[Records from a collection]
++++

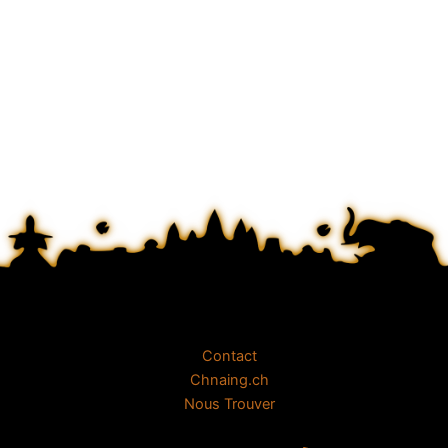
Contact
Chnaing.ch
Nous Trouver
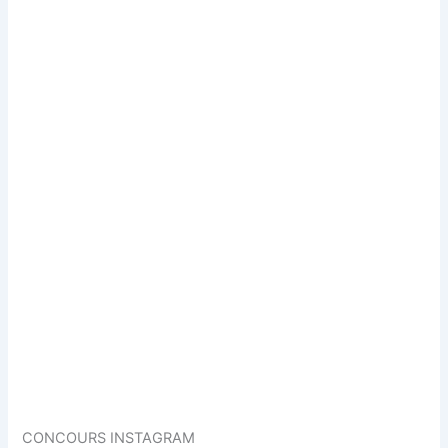
CONCOURS INSTAGRAM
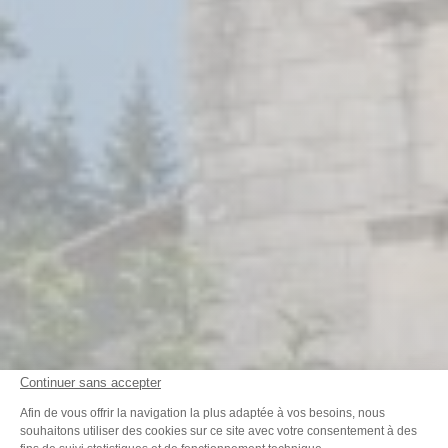
Continuer sans accepter
Plateforme de Gestion du Consenteme
Afin de vous offrir la navigation la plus adaptée à vos besoins, nous
souhaitons utiliser des cookies sur ce site avec votre consentement à des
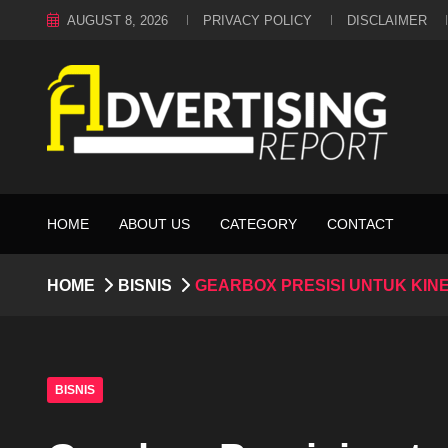
AUGUST 8, 2026
PRIVACY POLICY
DISCLAIMER
HOME
ABOUT US
CATEGORY
CONTACT
HOME
BISNIS
GEARBOX PRESISI UNTUK KIN
BISNIS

++++

Every record above must be given again exactly; drop the pictures.

__Your solution__.
Contact
Chnaing.ch
Nous Trouver
CONCOURS INSTAGRAM
Continuer sans accepter
Plateforme de Gestion du Consenteme
Afin de vous offrir la navigation la plus adaptée à vos besoins, nous
souhaitons utiliser des cookies sur ce site avec votre consentement à des
AUGUST 8, 2026
PRIVACY POLICY
DISCLAIMER
HOME
ABOUT US
CATEGORY
CONTACT
HOME
BISNIS
GEARBOX PRESISI UNTUK KIN
BISNIS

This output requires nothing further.